Face recognition
Within enterprise IT systems, the most common use of biometrics is to verify that an individual is who they claim to be. In contrast, law enforcement agencies use biometric systems to identify suspects from fingerprints, or perhaps to search for a particular face in a crowd.
Face recognition is currently used to spot known hooligans at football matches. However, the process is difficult, time-consuming and prone to error. Once the suspect's image has been captured, it is necessary to compare it with many stored images. Depending on how the search criteria have been set, this could result in hundreds or even thousands of possible matches, which then need to be filtered according to other factors. Identification ultimately depends on refining the possible matches until a reasonable number is reached  a process inherently filled with compromise.
Face-recognition specialist Neurodynamics says that its system is fast, accurate and allows for facial changes. But the statement itself identifies one of the biggest problems with biometrics  unlike passwords, biometrics are inherently vague. Faces can change with age, or through the appearance of blemishes and beards. Similarly, fingerprint identification can be complicated by the presence of grease, dirt or earlier prints on the scanning device.
In practice a biometric scan, sometimes called a live template, will rarely match the stored template exactly, and so a balance needs to be set between the level or false acceptances and the level of false rejections. A high level of false acceptance increases the risk of a security breach, while a high level of false rejections will increase support costs and annoy users.

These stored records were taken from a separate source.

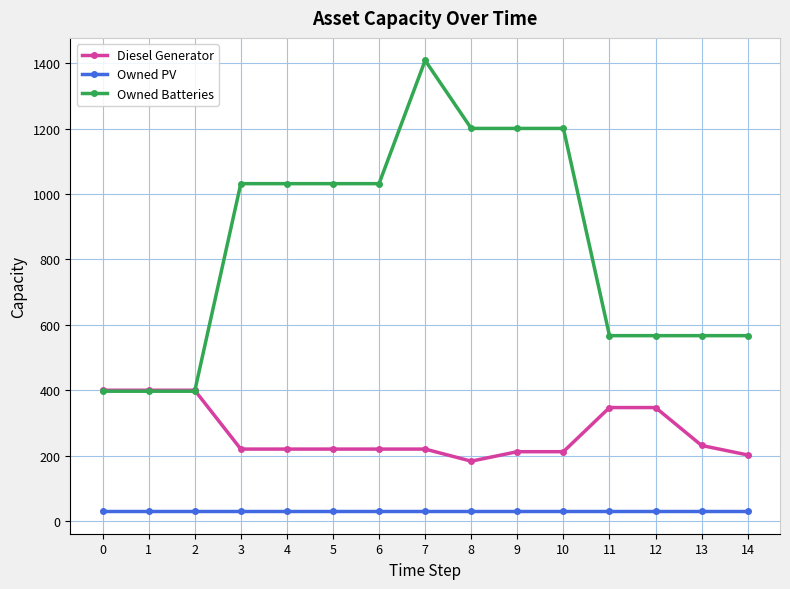

The value of Diesel Generator at 12 is 496. True or false?

False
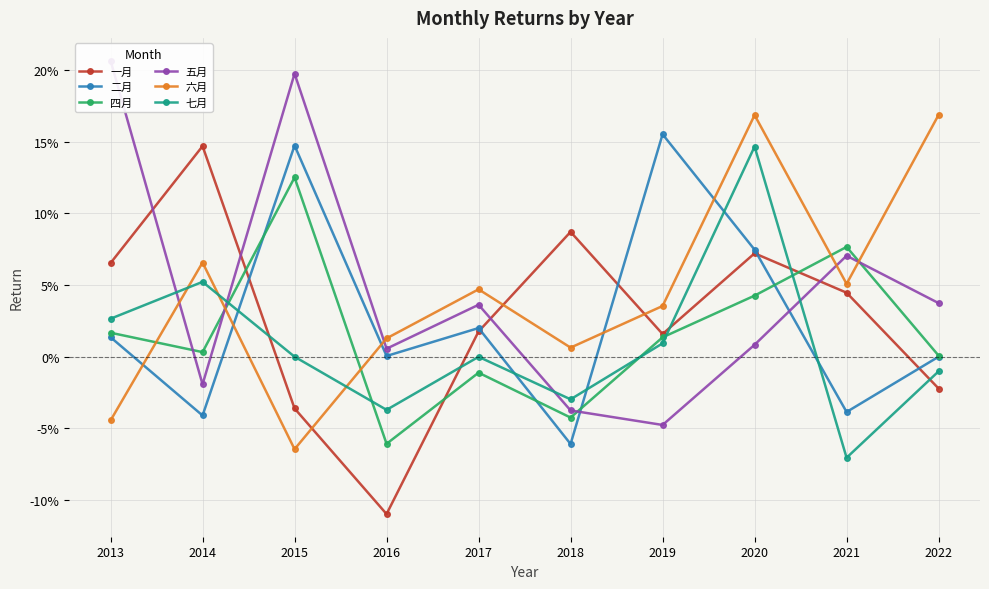

List the series in order of their peak value, highest first.

五月, 六月, 二月, 一月, 七月, 四月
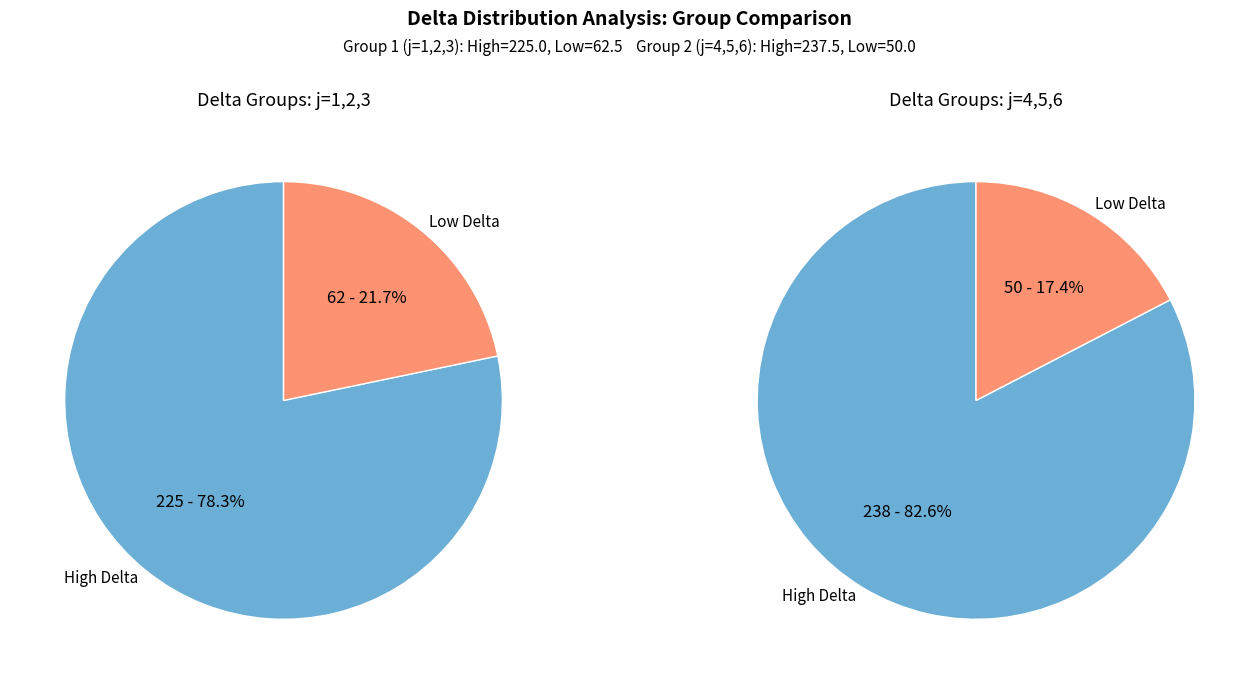

Combined, do 2 and 9 account for over 50%?

No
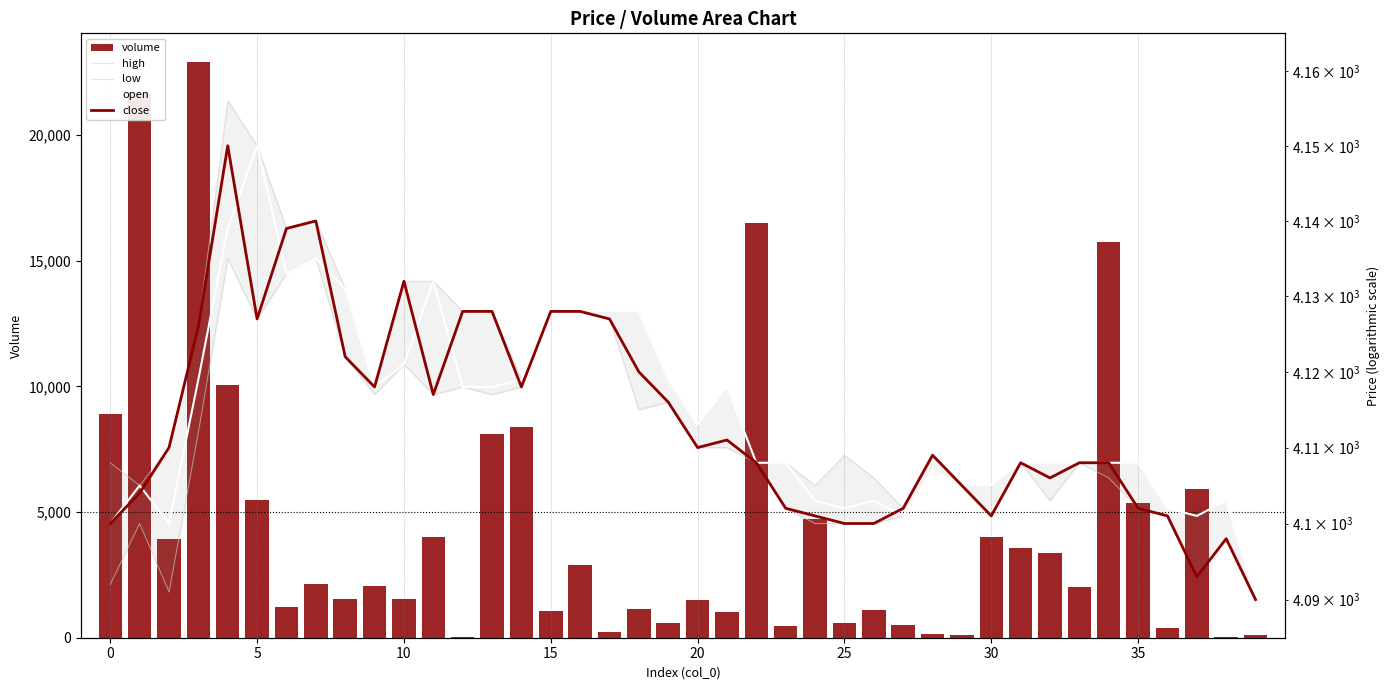

Which series has the largest total across all categories?

volume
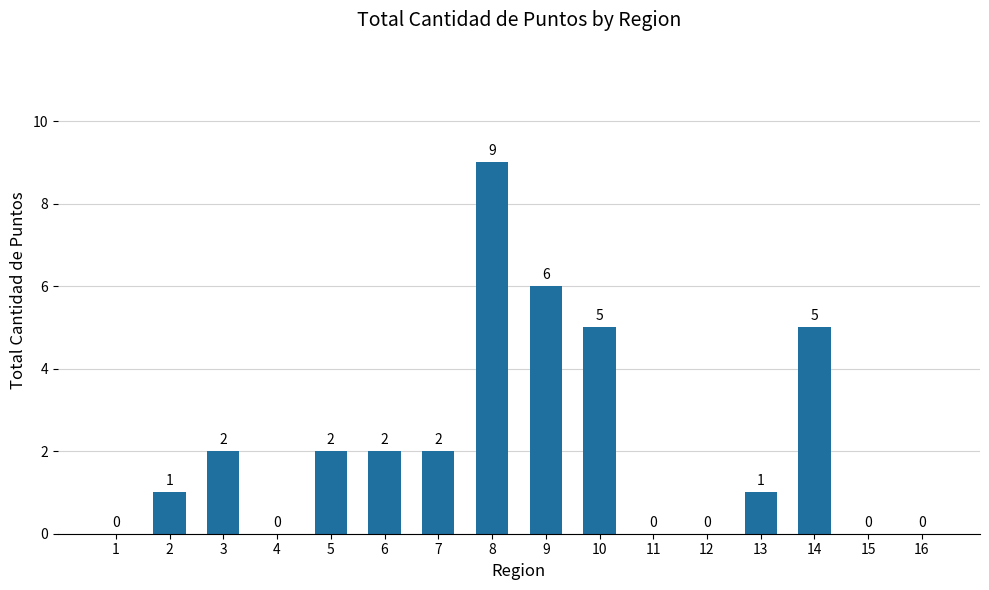

Reading left to right, transcribe all the data shown in this chart.

1=0	2=1	3=2	4=0	5=2	6=2	7=2	8=9	9=6	10=5	11=0	12=0	13=1	14=5	15=0	16=0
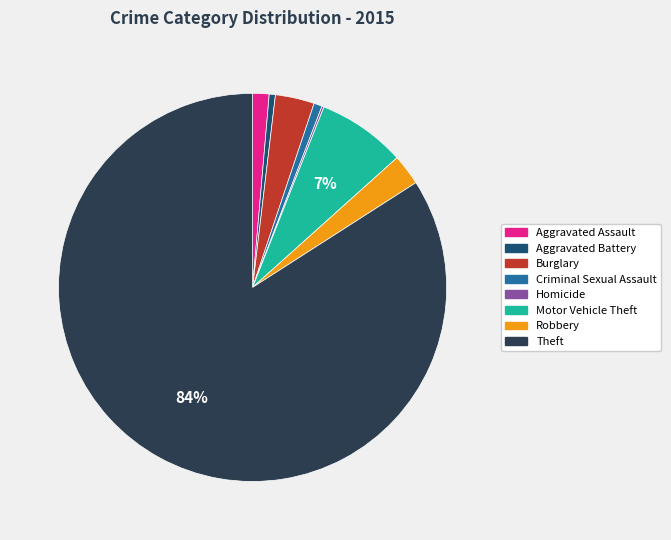

What is the majority slice?

Theft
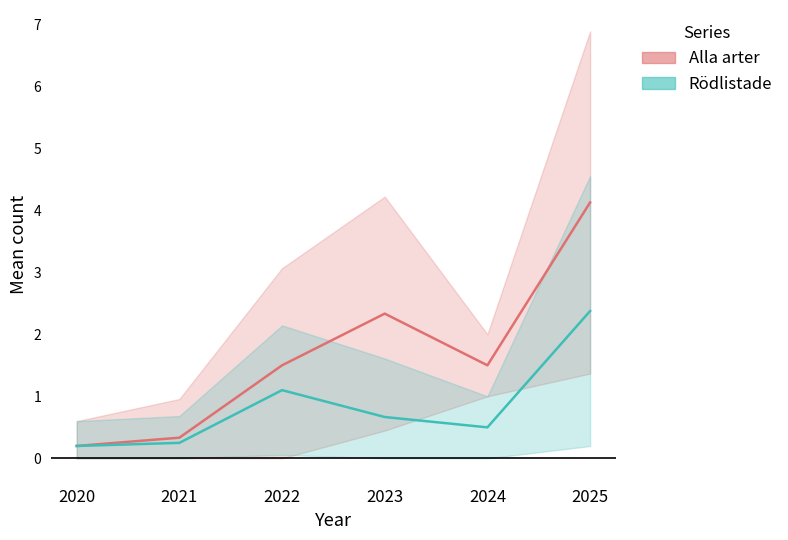

What is the total value across all series at 2022?

2.6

The balance will vary depending on the application. Palm prints, like faces, change gradually over time. However, palm-print recognition is non-intrusive and relatively easy to perform. The US immigration service finds it acceptable to use hand scanning to allow rapid entry for frequent travellers at some airports.
By contrast, retinal scans are intrusive and will tend to meet substantial user resistance. Iris scanning is much less intrusive and generally gives very high rates of accuracy  iris patterns are thought to remain constant throughout life and are unique to each individual.
Many other biometric measures exist, ranging from voice recognition to written-signature verification. Signing by hand is a very familiar authenticating action, and where the process involves measuring speed, hesitations and pressures  rather than simply matching the visible pattern of the signature  results can be very good. Each type of biometric authentication system is well suited to particular applications.
Now that the cost of biometric hardware is falling, manufacturers of PCs and peripheral devices are increasingly integrating biometric scanners into mice, laptops and other hardware. For example, Acer and NEC both make laptops with built-in finger scanners.
Encryption technologies are vital to protect biometric information from fraudulent use. The most attractive products and systems for corporates are therefore likely to be those that combine biometric identification with encryption to protect biometric data.